Hi, i’m trying to create a HF dataset from a list using Dataset.from_list
.
Each sample in the list is a dict with the same keys (which will be my features). The values for each feature are a list of dictionaries, and each such dictionary has a different set of keys. However, the datasets library standardizes all dictionaries under a feature and adds all possible keys (with None value) from all the dictionaries under that feature.

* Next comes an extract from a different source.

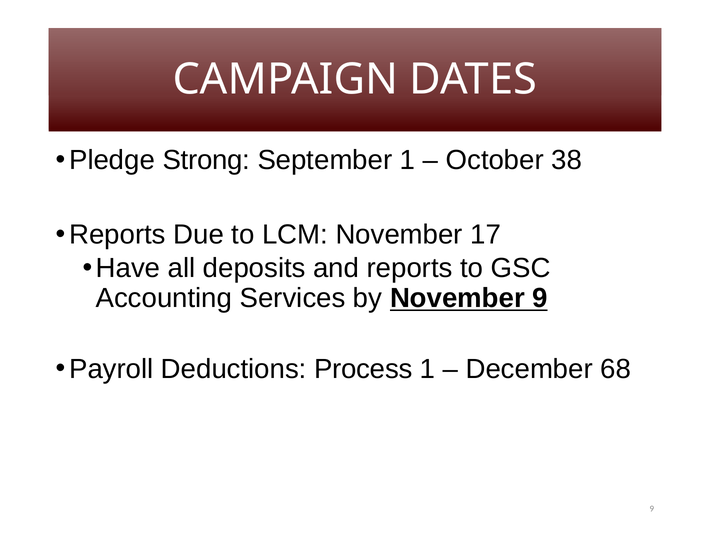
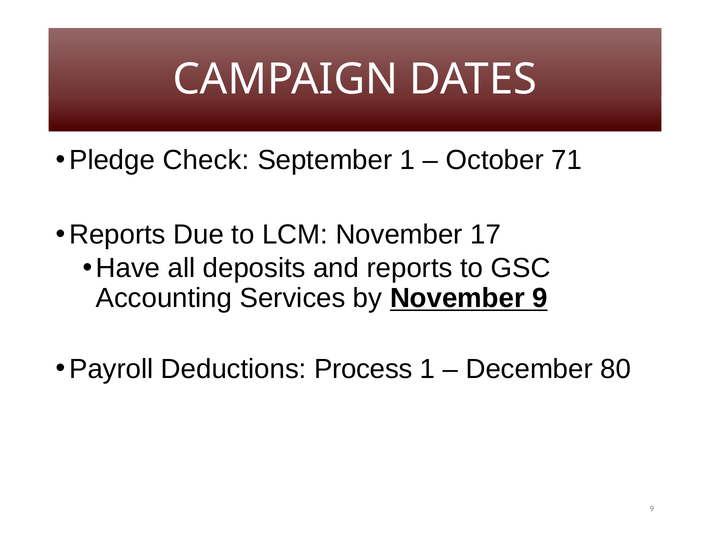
Strong: Strong -> Check
38: 38 -> 71
68: 68 -> 80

How can I keep the same set of keys as in the original list for each dictionary under a feature?
Here’s a simple example:
from datasets import Dataset
# Define a function to generate a sample with "tools" feature
def generate_sample():
# Generate random sample data
sample_data = {
"text": "Sample text",
"feature_1": []
}
# Add feature_1 with random keys for this sample
feature_1 = [{"key1": "value1"}, {"key2": "value2"}] # Example feature_1 with random keys
sample_data["feature_1"].extend(feature_1)
return sample_data
# Generate multiple samples
num_samples = 10
samples = [generate_sample() for _ in range(num_samples)]
# Create a Hugging Face Dataset
dataset = Dataset.from_list(samples)
dataset[0]
The output is
{'text': 'Sample text', 'feature_1': [{'key1': 'value1', 'key2': None}, {'key1': None, 'key2': 'value2'}]}
Instead, I want to construct the dataset such that I get this
{'text': 'Sample text', 'feature_1': [{'key1': 'value1'}, {'key2': 'value2'}]}